Ada'da yaşayan Kıbrıslı Türkler faşist kontracı Rauf Denktaş sonrası dönemde bağımsızlıklarını elde etmeye doğru çabalara yöneldiler. Mehmet Ali Talat ve Mustafa Akıncı gibi görece demokrat, bağımsızlıkçı ve Kıbrıs'ta iki halklı çözümden yana yöneticilerle kendi kaderini tayin etme yolunda adımlar atmaya çalıştılar. Sömürgeci Türk devletinin mali şantaj ve askeri tehditlere başvurmaktan çekinmeyen müdahalelerine karşın Ada halkı demokratikleşme ve çözüm çabalarından vazgeçmedi. Nitekim seçimin birinci turunda araya sıkıştırılan anayasa referandumunda değişiklik yapılması teklifini ikinci defa reddetti. Yüksek Hakimler Kurulu'nda hakim sayısını arttırmayı öngören değişiklik bir önceki seçimde de referanduma sunulmuş ve reddedilmişti. Öyle anlaşılıyor ki işgal altındaki Kıbrıs'ın yönetiminde faşist şef Erdoğan kendi hazırladığı hukuku ve atadığı hakimleri engel olarak görmeye başladı, hakimleri değiştiremeyince sayıyı arttırarak dengeleri değiştirmeye girişti. Bu burjuva hilenin üst üste reddediliyor oluşu Kıbrıs Türklerinin sömürgeci rejime karşı dirençlerini yansıtması bakımından anlamlı ve önemlidir.

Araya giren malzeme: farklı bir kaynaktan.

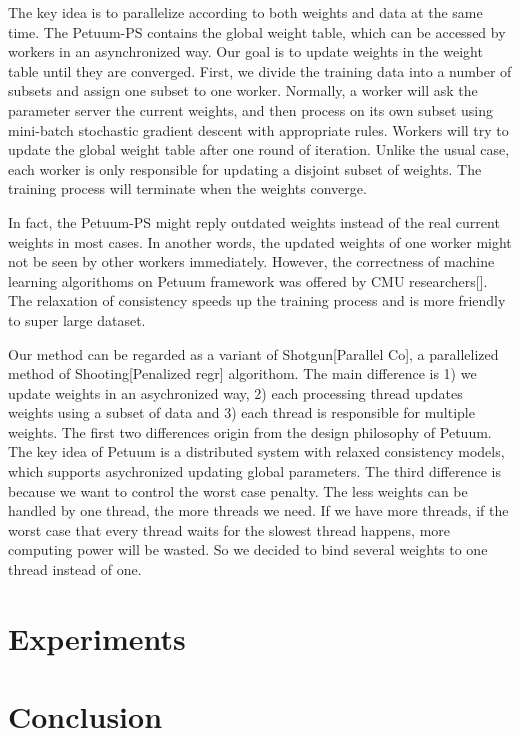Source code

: \documentclass{article} %
\begin{document}
The key idea is to parallelize according to both weights and data at the same time. The Petuum-PS contains the global weight table, which can be accessed by workers in an asynchronized way. Our goal is to update weights in the weight table until they are converged. First, we divide the training data into a number of subsets and assign one subset to one worker. Normally, a worker will ask the parameter server the current weights, and then process on its own subset using mini-batch stochastic gradient descent with appropriate rules. Workers will try to update the global weight table after one round of iteration. Unlike the usual case, each worker is only responsible for updating a disjoint subset of weights. The training process will terminate when the weights converge.

In fact, the Petuum-PS might reply outdated weights instead of the real current weights in most cases. In another words, the updated weights of one worker might not be seen by other workers immediately. However, the correctness of machine learning algorithoms on Petuum framework was offered by CMU researchers[]. The relaxation of consistency speeds up the training process and is more friendly to super large dataset.

Our method can be regarded as a variant of Shotgun[Parallel Co], a parallelized method of Shooting[Penalized regr] algorithom. The main difference is 1) we update weights in an asychronized way, 2) each processing thread updates weights using a subset of data and 3) each thread is responsible for multiple weights. The first two differences origin from the design philosophy of Petuum. The key idea of Petuum is a distributed system with relaxed consistency models, which supports asychronized updating global parameters. The third difference is because we want to control the worst case penalty. The less weights can be handled by one thread, the more threads we need. If we have more threads, if the worst case that every thread waits for the slowest thread happens, more computing power will be wasted. So we decided to bind several weights to one thread instead of one. 
 
\section{Experiments}
\label{others}

\section{Conclusion}
\end{document}
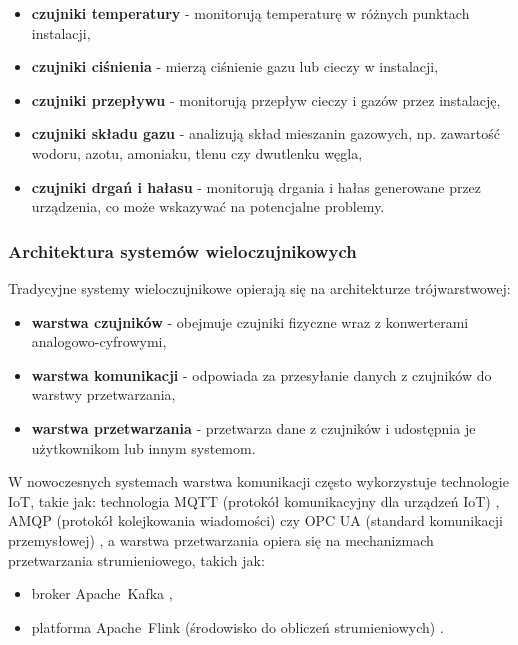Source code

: \begin{itemize}
    \item \textbf{czujniki temperatury} - monitorują temperaturę w różnych punktach instalacji,
    \item \textbf{czujniki ciśnienia} - mierzą ciśnienie gazu lub cieczy w instalacji,
    \item \textbf{czujniki przepływu} - monitorują przepływ cieczy i gazów przez instalację,
    \item \textbf{czujniki składu gazu} - analizują skład mieszanin gazowych, np. zawartość wodoru, azotu, amoniaku, tlenu czy dwutlenku węgla,
    \item \textbf{czujniki drgań i hałasu} - monitorują drgania i hałas generowane przez urządzenia, co może wskazywać na potencjalne problemy.
\end{itemize}

\newpage

\subsubsection{Architektura systemów wieloczujnikowych}
\label{subsubsec:architektura_systemow}

Tradycyjne systemy wieloczujnikowe opierają się na architekturze trójwarstwowej:

\begin{itemize}
    \item \textbf{warstwa czujników} - obejmuje czujniki fizyczne wraz z konwerterami analogowo-cyfrowymi,
    \item \textbf{warstwa komunikacji} - odpowiada za przesyłanie danych z czujników do warstwy przetwarzania,
    \item \textbf{warstwa przetwarzania} - przetwarza dane z czujników i udostępnia je użytkownikom lub innym systemom.
\end{itemize}

W nowoczesnych systemach warstwa komunikacji często wykorzystuje technologie IoT, takie jak: technologia MQTT (protokół komunikacyjny dla urządzeń IoT) \cite{ietf_mqtt_v5}, AMQP (protokół kolejkowania wiadomości) \cite{amqp_v1} czy OPC UA (standard komunikacji przemysłowej) \cite{opc_ua_spec},
a warstwa przetwarzania opiera się na mechanizmach przetwarzania strumieniowego, takich jak:

\begin{itemize}
    \item broker \mbox{Apache Kafka} \cite{kafka},
    \item platforma \mbox{Apache Flink} (środowisko do obliczeń strumieniowych) \cite{flink}.
\end{itemize}

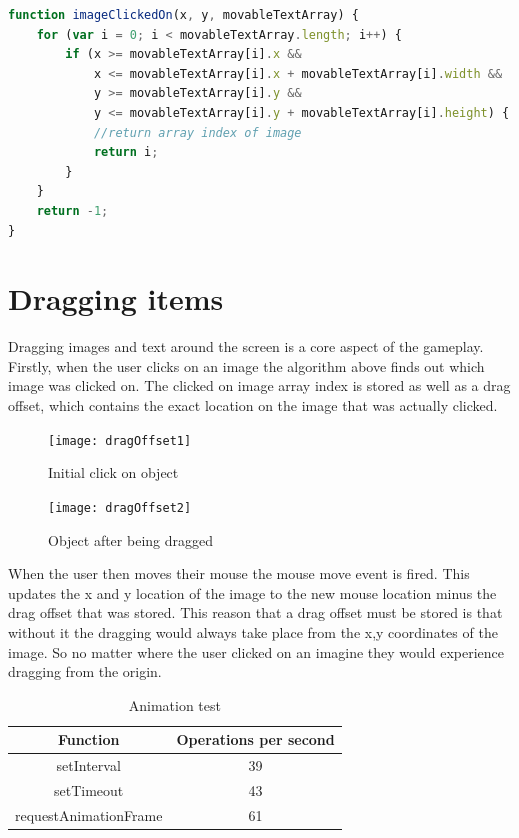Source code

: \documentclass[12pt,a4paper]{report}
\begin{document}
\begin{minipage}{\linewidth}
\begin{lstlisting}[language=JavaScript]
function imageClickedOn(x, y, movableTextArray) {
    for (var i = 0; i < movableTextArray.length; i++) {
        if (x >= movableTextArray[i].x &&
            x <= movableTextArray[i].x + movableTextArray[i].width &&
            y >= movableTextArray[i].y &&
            y <= movableTextArray[i].y + movableTextArray[i].height) {
            //return array index of image
            return i;
        }
    }
    return -1;
}
\end{lstlisting}
\end{minipage}

\section{Dragging items}
Dragging images and text around the screen is a core aspect of the gameplay.
Firstly, when the user clicks on an image the algorithm above finds out which image was clicked on. The clicked on image array index is stored as well as a drag offset, which contains the exact location on the image that was actually clicked.

\begin{figure}[!h]
  \centering
  \begin{minipage}[b]{0.4\textwidth}
    \texttt{[image: dragOffset1]}
    \caption{Initial click on object}
  \end{minipage}
  \hfill
  \begin{minipage}[b]{0.4\textwidth}
    \texttt{[image: dragOffset2]}
    \caption{Object after being dragged}
  \end{minipage}
\end{figure}
\FloatBarrier


When the user then moves their mouse the mouse move event is fired. This updates the x and y location of the image to the new mouse location minus the drag offset that was stored. This reason that a drag offset must be stored is that without it the dragging would always take place from the x,y coordinates of the image. So no matter where the user clicked on an imagine they would experience dragging from the origin.


\begin{table}[ht]
\centering
\begin{adjustbox}{width=1\textwidth}
\small
\begin{tabular}{ c | c }
  \hline
 Function & Operations per second \\ \hline 
    setInterval & 39 \\
    setTimeout & 43 \\
    requestAnimationFrame & 61 \\
   \hline
\end{tabular}
\end{adjustbox}
\caption{Animation test} 
\label{table:animatetest}
\end{table} 
\end{document}
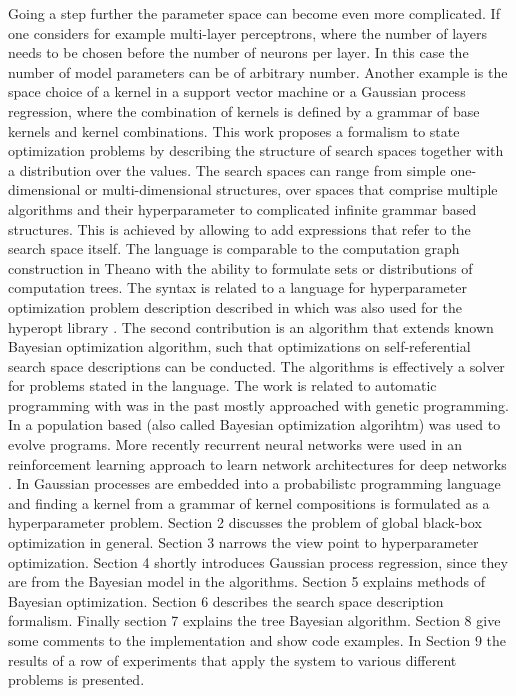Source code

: \documentclass[english]{article}
\begin{document}
Going a step further the parameter space can become even more complicated. If one considers for example multi-layer perceptrons, where the number of layers needs to be chosen before the number of neurons per layer. In this case the number of model parameters can be of arbitrary number. Another example is the space choice of a kernel in a support vector machine or a Gaussian process regression, where the combination of kernels is defined by a grammar of base kernels and kernel combinations.
This work proposes a formalism to state optimization problems by describing the structure of search spaces together with a distribution over the values. The search spaces can range from simple one-dimensional or multi-dimensional structures, over spaces that comprise multiple algorithms and their hyperparameter to complicated infinite grammar based structures. This is achieved by allowing to add expressions that refer to the search space itself. The language is comparable to the computation graph construction in Theano with the ability to formulate sets or distributions of computation trees. The syntax is related to a language for hyperparameter optimization problem description described in \cite{bergstra_making_2013} which was also used for the hyperopt library \cite{bergstra_hyperopt:_2013}. The second contribution is an algorithm that extends known Bayesian optimization algorithm, such that optimizations on self-referential search space descriptions can be conducted. The algorithms is effectively a solver for problems stated in the language.
The work is related to automatic programming with was in the past mostly approached with genetic programming. In \cite{goertzel_learning_2005} a population based (also called Bayesian optimization algorihtm) was used to evolve programs. More recently recurrent neural networks were used in an reinforcement learning approach to learn network architectures for deep networks \cite{zoph_neural_2016}. In \cite{schaechtle_probabilistic_2015} Gaussian processes are embedded into a probabilistc programming language and finding a kernel from a grammar of kernel compositions is formulated as a hyperparameter problem.
Section 2 discusses the problem of global black-box optimization in general. Section 3 narrows the view point to hyperparameter optimization.
Section 4 shortly introduces Gaussian process regression, since they are from the Bayesian model in the algorithms.
Section 5 explains methods of Bayesian optimization.
Section 6 describes the search space description formalism.
Finally section 7 explains the tree Bayesian algorithm.
Section 8 give some comments to the implementation and show code examples.
In Section 9 the results of a row of experiments that apply the system to various different problems is presented.
\end{document}
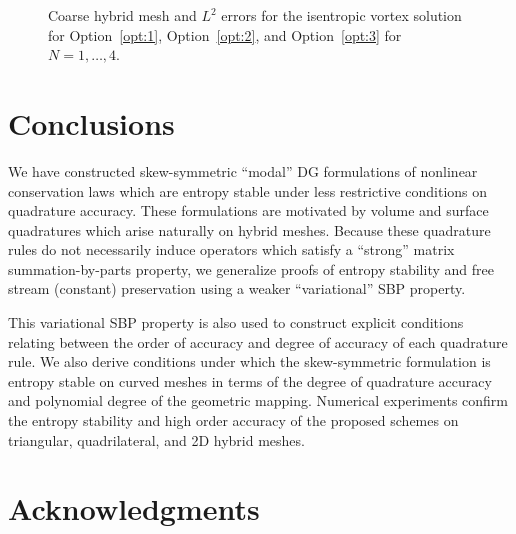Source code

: \documentclass{svjour3}                     %
\begin{document}
\begin{figure}
{
}
\caption{Coarse hybrid mesh and  $L^2$ errors for the isentropic vortex solution for Option~\ref{opt:1}, Option~\ref{opt:2}, and Option~\ref{opt:3} for $N = 1,\ldots, 4$.}
\label{fig:hybriderrors}
\end{figure}

\section{Conclusions}

We have constructed skew-symmetric ``modal'' DG formulations of nonlinear conservation laws which are entropy stable under less restrictive conditions on quadrature accuracy.  These formulations are motivated by volume and surface quadratures which arise naturally on hybrid meshes.  Because these quadrature rules do not necessarily induce operators which satisfy a ``strong'' matrix summation-by-parts property, we generalize proofs of entropy stability and free stream (constant) preservation using a weaker ``variational'' SBP property.  

This variational SBP property is also used to construct explicit conditions relating between the order of accuracy and degree of accuracy of each quadrature rule.  We also derive conditions under which the skew-symmetric formulation is entropy stable on curved meshes in terms of the degree of quadrature accuracy and polynomial degree of the geometric mapping.  Numerical experiments confirm the entropy stability and high order accuracy of the proposed schemes on triangular, quadrilateral, and 2D hybrid meshes.  

\section{Acknowledgments} 
\end{document}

Kıbrıs halklarının aydınlık geleceği Yunanistan ve Türkiye bağımlılığından kurtulma ve birleşik mücadele ile gönüllü, eşit ve adil ortak bir yaşam kurmayı başarmalarına bağlıdır. Bölgesel rekabet ve gerici milliyetçi düşmanlıkların taraftarları haline gelmek Kıbrıslı Türk ve Rum halklarına bugüne kadar bir şey kazandırmadı, bundan sonra da kazandırmayacak. Ortadoğu ve Doğu Akdeniz halkları muazzam devrimci fırsatları değerlendirme seçenekleri ile karşı karşıyadırlar. Emperyalist ve bölgesel gerici rekabet madalyonun ne kadar karanlık yüzünü gösteriyorsa, madalyonun aydınlık tarafında halklarımızın birleşik mücadele ile kazanacakları bölgesel devrimin zaferi ve özgürlüğün pırıltılı ışığı yansıyor.